→ Task instructions
Without the pictures, output all of the data exactly.

→ Given records
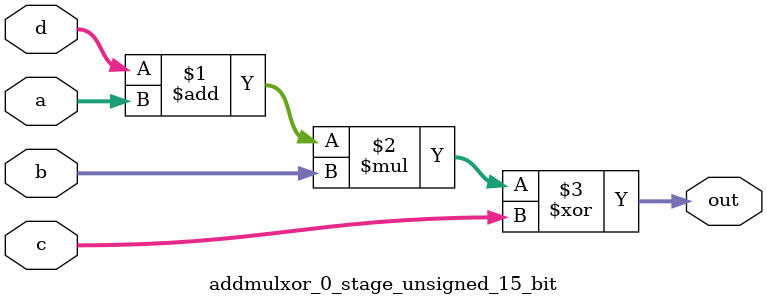
<source format=sv>
(* use_dsp = "yes" *) module addmulxor_0_stage_unsigned_15_bit(
	input  [14:0] a,
	input  [14:0] b,
	input  [14:0] c,
	input  [14:0] d,
	output [14:0] out
	);

	assign out = ((d + a) * b) ^ c;
endmodule

</source>
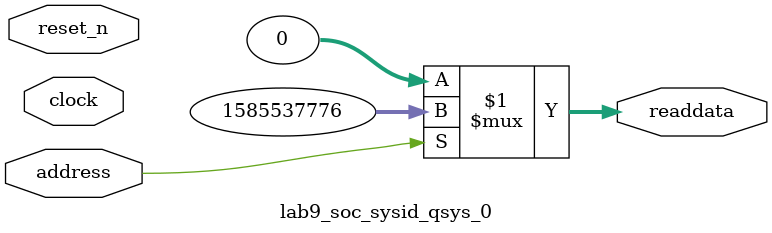
<source format=v>



// synthesis translate_off
`timescale 1ns / 1ps
// synthesis translate_on

// turn off superfluous verilog processor warnings 
// altera message_level Level1 
// altera message_off 10034 10035 10036 10037 10230 10240 10030 

module lab9_soc_sysid_qsys_0 (
               // inputs:
                address,
                clock,
                reset_n,

               // outputs:
                readdata
             )
;

  output  [ 31: 0] readdata;
  input            address;
  input            clock;
  input            reset_n;

  wire    [ 31: 0] readdata;
  //control_slave, which is an e_avalon_slave
  assign readdata = address ? 1585537776 : 0;

endmodule



</source>
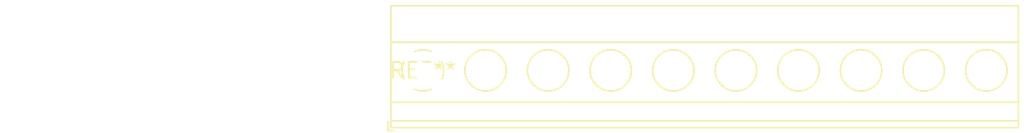
<source format=kicad_pcb>
(kicad_pcb (version 20240108) (generator pcbnew)

  (general
    (thickness 1.6)
  )

  (paper "A4")
  (layers
    (0 "F.Cu" signal)
    (31 "B.Cu" signal)
    (32 "B.Adhes" user "B.Adhesive")
    (33 "F.Adhes" user "F.Adhesive")
    (34 "B.Paste" user)
    (35 "F.Paste" user)
    (36 "B.SilkS" user "B.Silkscreen")
    (37 "F.SilkS" user "F.Silkscreen")
    (38 "B.Mask" user)
    (39 "F.Mask" user)
    (40 "Dwgs.User" user "User.Drawings")
    (41 "Cmts.User" user "User.Comments")
    (42 "Eco1.User" user "User.Eco1")
    (43 "Eco2.User" user "User.Eco2")
    (44 "Edge.Cuts" user)
    (45 "Margin" user)
    (46 "B.CrtYd" user "B.Courtyard")
    (47 "F.CrtYd" user "F.Courtyard")
    (48 "B.Fab" user)
    (49 "F.Fab" user)
    (50 "User.1" user)
    (51 "User.2" user)
    (52 "User.3" user)
    (53 "User.4" user)
    (54 "User.5" user)
    (55 "User.6" user)
    (56 "User.7" user)
    (57 "User.8" user)
    (58 "User.9" user)
  )

  (setup
    (pad_to_mask_clearance 0)
    (pcbplotparams
      (layerselection 0x00010fc_ffffffff)
      (plot_on_all_layers_selection 0x0000000_00000000)
      (disableapertmacros false)
      (usegerberextensions false)
      (usegerberattributes false)
      (usegerberadvancedattributes false)
      (creategerberjobfile false)
      (dashed_line_dash_ratio 12.000000)
      (dashed_line_gap_ratio 3.000000)
      (svgprecision 4)
      (plotframeref false)
      (viasonmask false)
      (mode 1)
      (useauxorigin false)
      (hpglpennumber 1)
      (hpglpenspeed 20)
      (hpglpendiameter 15.000000)
      (dxfpolygonmode false)
      (dxfimperialunits false)
      (dxfusepcbnewfont false)
      (psnegative false)
      (psa4output false)
      (plotreference false)
      (plotvalue false)
      (plotinvisibletext false)
      (sketchpadsonfab false)
      (subtractmaskfromsilk false)
      (outputformat 1)
      (mirror false)
      (drillshape 1)
      (scaleselection 1)
      (outputdirectory "")
    )
  )

  (net 0 "")

  (footprint "TerminalBlock_Phoenix_MKDS-1,5-10-5.08_1x10_P5.08mm_Horizontal" (layer "F.Cu") (at 0 0))

)

</source>
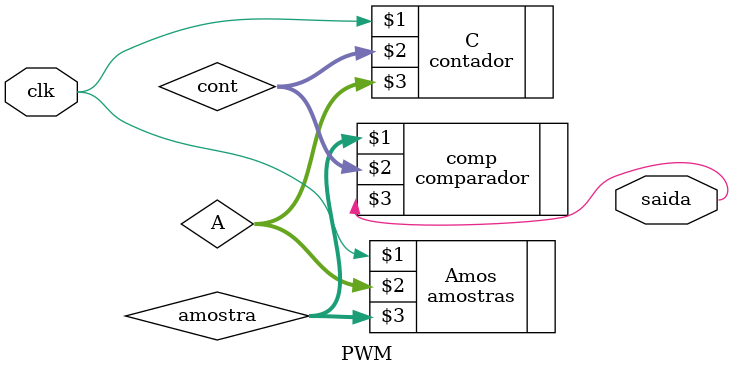
<source format=v>
module PWM (
    input clk,
    output saida
);

(*keep=1*) wire [11:0] cont;
(*keep=1*) wire [11:0] amostra;
(*keep=1*) wire [13:0] A;
contador C(clk, cont, A);
amostras Amos(clk, A, amostra);
comparador comp(amostra, cont, saida);

endmodule


</source>
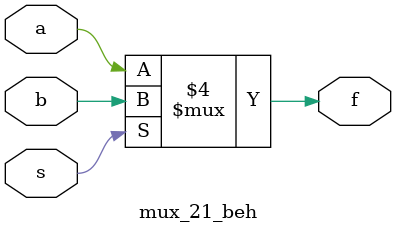
<source format=v>
module mux_21_beh(f,a,b,s);
	output f;
	input a,b,s;
	reg f;
	always@(s or a or b)
		if(s==0) f=a;
		else f=b;
endmodule
	
</source>
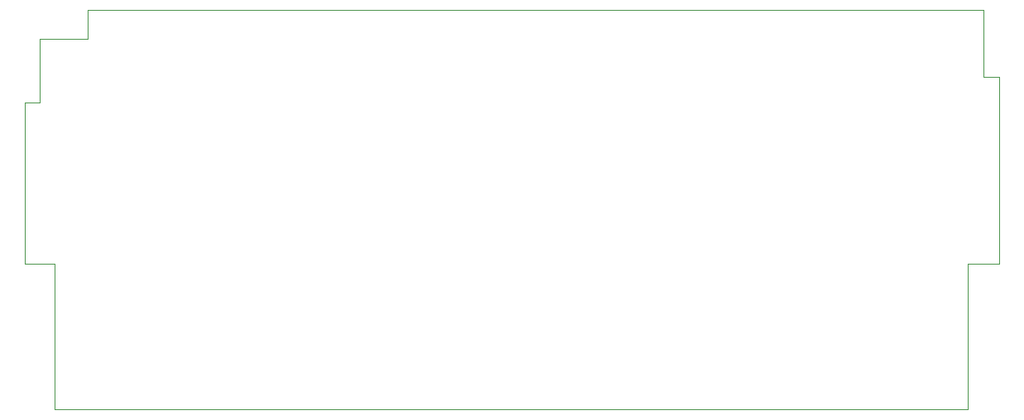
<source format=gbr>
G04 #@! TF.GenerationSoftware,KiCad,Pcbnew,(2016-12-22 revision d365dc590)-master*
G04 #@! TF.CreationDate,2016-12-28T11:12:27+01:00*
G04 #@! TF.ProjectId,mojo-nes,6D6F6A6F2D6E65732E6B696361645F70,rev?*
G04 #@! TF.FileFunction,Profile,NP*
%FSLAX46Y46*%
G04 Gerber Fmt 4.6, Leading zero omitted, Abs format (unit mm)*
G04 Created by KiCad (PCBNEW (2016-12-22 revision d365dc590)-master) date Wed Dec 28 11:12:27 2016*
%MOMM*%
%LPD*%
G01*
G04 APERTURE LIST*
%ADD10C,0.100000*%
G04 APERTURE END LIST*
D10*
X190576200Y-91389200D02*
X98856800Y-91389200D01*
X190576200Y-97967800D02*
X190576200Y-91389200D01*
X190576200Y-98247200D02*
X190576200Y-97967800D01*
X192176400Y-98247200D02*
X190576200Y-98247200D01*
X192176400Y-117348000D02*
X192176400Y-98247200D01*
X188976000Y-117348000D02*
X192176400Y-117348000D01*
X188976000Y-132283200D02*
X188976000Y-117348000D01*
X98856800Y-94361000D02*
X98856800Y-91389200D01*
X93954600Y-94361000D02*
X98856800Y-94361000D01*
X93954600Y-100888800D02*
X93954600Y-94361000D01*
X92456000Y-100888800D02*
X93954600Y-100888800D01*
X92456000Y-117348000D02*
X92456000Y-100888800D01*
X95504000Y-117348000D02*
X92456000Y-117348000D01*
X95504000Y-132283200D02*
X95504000Y-117348000D01*
X188976000Y-132283200D02*
X95504000Y-132283200D01*
M02*

</source>
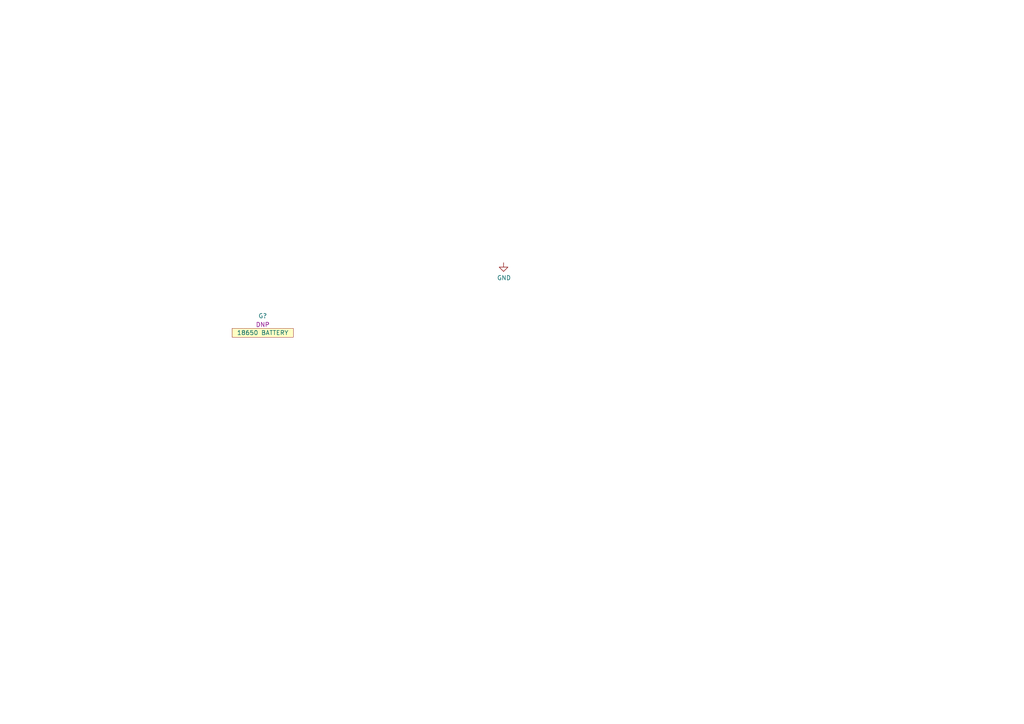
<source format=kicad_sch>
(kicad_sch (version 20211123) (generator eeschema)

  (uuid b838abd9-4ab8-48e9-b599-3b98e80a2513)

  (paper "A4")

  


  (symbol (lib_id "power:GND") (at 146.05 76.2 0) (unit 1)
    (in_bom yes) (on_board yes)
    (uuid 00000000-0000-0000-0000-000061fc15ef)
    (property "Reference" "#PWR02" (id 0) (at 146.05 82.55 0)
      (effects (font (size 1.27 1.27)) hide)
    )
    (property "Value" "GND" (id 1) (at 146.177 80.5942 0))
    (property "Footprint" "" (id 2) (at 146.05 76.2 0)
      (effects (font (size 1.27 1.27)) hide)
    )
    (property "Datasheet" "" (id 3) (at 146.05 76.2 0)
      (effects (font (size 1.27 1.27)) hide)
    )
    (pin "1" (uuid 53bd9749-44f2-486f-a8a6-1721c17e4313))
  )

  (symbol (lib_id "master-vampire:G") (at 76.2 96.52 0) (unit 1)
    (in_bom yes) (on_board yes) (fields_autoplaced)
    (uuid 92f50844-9e62-4d3b-94fc-91bc4164b828)
    (property "Reference" "G?" (id 0) (at 76.2 91.6264 0))
    (property "Value" "18650 BATTERY" (id 1) (at 76.2 96.52 0))
    (property "Footprint" "" (id 2) (at 76.2 96.52 0)
      (effects (font (size 1.27 1.27)) hide)
    )
    (property "Datasheet" "" (id 3) (at 76.2 96.52 0)
      (effects (font (size 1.27 1.27)) hide)
    )
    (property "MPN" "DNP" (id 4) (at 76.2 94.1633 0))
    (property "Manufacturer" "DNP" (id 5) (at 76.2 96.52 0)
      (effects (font (size 1.27 1.27)) hide)
    )
    (property "Supplier" "DNP" (id 6) (at 76.2 96.52 0)
      (effects (font (size 1.27 1.27)) hide)
    )
    (property "Supplier PN" "DNP" (id 7) (at 76.2 96.52 0)
      (effects (font (size 1.27 1.27)) hide)
    )
    (property "Package" "DNP" (id 8) (at 76.2 96.52 0)
      (effects (font (size 1.27 1.27)) hide)
    )
  )
)

</source>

→ Reply to the exercise
<source format=sv>
(* use_dsp = "yes" *) module addmulxor_0_stage_unsigned_15_bit(
	input  [14:0] a,
	input  [14:0] b,
	input  [14:0] c,
	input  [14:0] d,
	output [14:0] out
	);

	assign out = ((d + a) * b) ^ c;
endmodule

</source>
<source format=v>



// synthesis translate_off
`timescale 1ns / 1ps
// synthesis translate_on

// turn off superfluous verilog processor warnings 
// altera message_level Level1 
// altera message_off 10034 10035 10036 10037 10230 10240 10030 

module lab9_soc_sysid_qsys_0 (
               // inputs:
                address,
                clock,
                reset_n,

               // outputs:
                readdata
             )
;

  output  [ 31: 0] readdata;
  input            address;
  input            clock;
  input            reset_n;

  wire    [ 31: 0] readdata;
  //control_slave, which is an e_avalon_slave
  assign readdata = address ? 1585537776 : 0;

endmodule



</source>
<source format=kicad_pcb>
(kicad_pcb (version 20240108) (generator pcbnew)

  (general
    (thickness 1.6)
  )

  (paper "A4")
  (layers
    (0 "F.Cu" signal)
    (31 "B.Cu" signal)
    (32 "B.Adhes" user "B.Adhesive")
    (33 "F.Adhes" user "F.Adhesive")
    (34 "B.Paste" user)
    (35 "F.Paste" user)
    (36 "B.SilkS" user "B.Silkscreen")
    (37 "F.SilkS" user "F.Silkscreen")
    (38 "B.Mask" user)
    (39 "F.Mask" user)
    (40 "Dwgs.User" user "User.Drawings")
    (41 "Cmts.User" user "User.Comments")
    (42 "Eco1.User" user "User.Eco1")
    (43 "Eco2.User" user "User.Eco2")
    (44 "Edge.Cuts" user)
    (45 "Margin" user)
    (46 "B.CrtYd" user "B.Courtyard")
    (47 "F.CrtYd" user "F.Courtyard")
    (48 "B.Fab" user)
    (49 "F.Fab" user)
    (50 "User.1" user)
    (51 "User.2" user)
    (52 "User.3" user)
    (53 "User.4" user)
    (54 "User.5" user)
    (55 "User.6" user)
    (56 "User.7" user)
    (57 "User.8" user)
    (58 "User.9" user)
  )

  (setup
    (pad_to_mask_clearance 0)
    (pcbplotparams
      (layerselection 0x00010fc_ffffffff)
      (plot_on_all_layers_selection 0x0000000_00000000)
      (disableapertmacros false)
      (usegerberextensions false)
      (usegerberattributes false)
      (usegerberadvancedattributes false)
      (creategerberjobfile false)
      (dashed_line_dash_ratio 12.000000)
      (dashed_line_gap_ratio 3.000000)
      (svgprecision 4)
      (plotframeref false)
      (viasonmask false)
      (mode 1)
      (useauxorigin false)
      (hpglpennumber 1)
      (hpglpenspeed 20)
      (hpglpendiameter 15.000000)
      (dxfpolygonmode false)
      (dxfimperialunits false)
      (dxfusepcbnewfont false)
      (psnegative false)
      (psa4output false)
      (plotreference false)
      (plotvalue false)
      (plotinvisibletext false)
      (sketchpadsonfab false)
      (subtractmaskfromsilk false)
      (outputformat 1)
      (mirror false)
      (drillshape 1)
      (scaleselection 1)
      (outputdirectory "")
    )
  )

  (net 0 "")

  (footprint "TerminalBlock_Phoenix_MKDS-1,5-10-5.08_1x10_P5.08mm_Horizontal" (layer "F.Cu") (at 0 0))

)

</source>
<source format=v>
module PWM (
    input clk,
    output saida
);

(*keep=1*) wire [11:0] cont;
(*keep=1*) wire [11:0] amostra;
(*keep=1*) wire [13:0] A;
contador C(clk, cont, A);
amostras Amos(clk, A, amostra);
comparador comp(amostra, cont, saida);

endmodule


</source>
<source format=v>
module mux_21_beh(f,a,b,s);
	output f;
	input a,b,s;
	reg f;
	always@(s or a or b)
		if(s==0) f=a;
		else f=b;
endmodule
	
</source>
<source format=gbr>
G04 #@! TF.GenerationSoftware,KiCad,Pcbnew,(2016-12-22 revision d365dc590)-master*
G04 #@! TF.CreationDate,2016-12-28T11:12:27+01:00*
G04 #@! TF.ProjectId,mojo-nes,6D6F6A6F2D6E65732E6B696361645F70,rev?*
G04 #@! TF.FileFunction,Profile,NP*
%FSLAX46Y46*%
G04 Gerber Fmt 4.6, Leading zero omitted, Abs format (unit mm)*
G04 Created by KiCad (PCBNEW (2016-12-22 revision d365dc590)-master) date Wed Dec 28 11:12:27 2016*
%MOMM*%
%LPD*%
G01*
G04 APERTURE LIST*
%ADD10C,0.100000*%
G04 APERTURE END LIST*
D10*
X190576200Y-91389200D02*
X98856800Y-91389200D01*
X190576200Y-97967800D02*
X190576200Y-91389200D01*
X190576200Y-98247200D02*
X190576200Y-97967800D01*
X192176400Y-98247200D02*
X190576200Y-98247200D01*
X192176400Y-117348000D02*
X192176400Y-98247200D01*
X188976000Y-117348000D02*
X192176400Y-117348000D01*
X188976000Y-132283200D02*
X188976000Y-117348000D01*
X98856800Y-94361000D02*
X98856800Y-91389200D01*
X93954600Y-94361000D02*
X98856800Y-94361000D01*
X93954600Y-100888800D02*
X93954600Y-94361000D01*
X92456000Y-100888800D02*
X93954600Y-100888800D01*
X92456000Y-117348000D02*
X92456000Y-100888800D01*
X95504000Y-117348000D02*
X92456000Y-117348000D01*
X95504000Y-132283200D02*
X95504000Y-117348000D01*
X188976000Y-132283200D02*
X95504000Y-132283200D01*
M02*

</source>
<source format=kicad_sch>
(kicad_sch (version 20211123) (generator eeschema)

  (uuid b838abd9-4ab8-48e9-b599-3b98e80a2513)

  (paper "A4")

  


  (symbol (lib_id "power:GND") (at 146.05 76.2 0) (unit 1)
    (in_bom yes) (on_board yes)
    (uuid 00000000-0000-0000-0000-000061fc15ef)
    (property "Reference" "#PWR02" (id 0) (at 146.05 82.55 0)
      (effects (font (size 1.27 1.27)) hide)
    )
    (property "Value" "GND" (id 1) (at 146.177 80.5942 0))
    (property "Footprint" "" (id 2) (at 146.05 76.2 0)
      (effects (font (size 1.27 1.27)) hide)
    )
    (property "Datasheet" "" (id 3) (at 146.05 76.2 0)
      (effects (font (size 1.27 1.27)) hide)
    )
    (pin "1" (uuid 53bd9749-44f2-486f-a8a6-1721c17e4313))
  )

  (symbol (lib_id "master-vampire:G") (at 76.2 96.52 0) (unit 1)
    (in_bom yes) (on_board yes) (fields_autoplaced)
    (uuid 92f50844-9e62-4d3b-94fc-91bc4164b828)
    (property "Reference" "G?" (id 0) (at 76.2 91.6264 0))
    (property "Value" "18650 BATTERY" (id 1) (at 76.2 96.52 0))
    (property "Footprint" "" (id 2) (at 76.2 96.52 0)
      (effects (font (size 1.27 1.27)) hide)
    )
    (property "Datasheet" "" (id 3) (at 76.2 96.52 0)
      (effects (font (size 1.27 1.27)) hide)
    )
    (property "MPN" "DNP" (id 4) (at 76.2 94.1633 0))
    (property "Manufacturer" "DNP" (id 5) (at 76.2 96.52 0)
      (effects (font (size 1.27 1.27)) hide)
    )
    (property "Supplier" "DNP" (id 6) (at 76.2 96.52 0)
      (effects (font (size 1.27 1.27)) hide)
    )
    (property "Supplier PN" "DNP" (id 7) (at 76.2 96.52 0)
      (effects (font (size 1.27 1.27)) hide)
    )
    (property "Package" "DNP" (id 8) (at 76.2 96.52 0)
      (effects (font (size 1.27 1.27)) hide)
    )
  )
)

</source>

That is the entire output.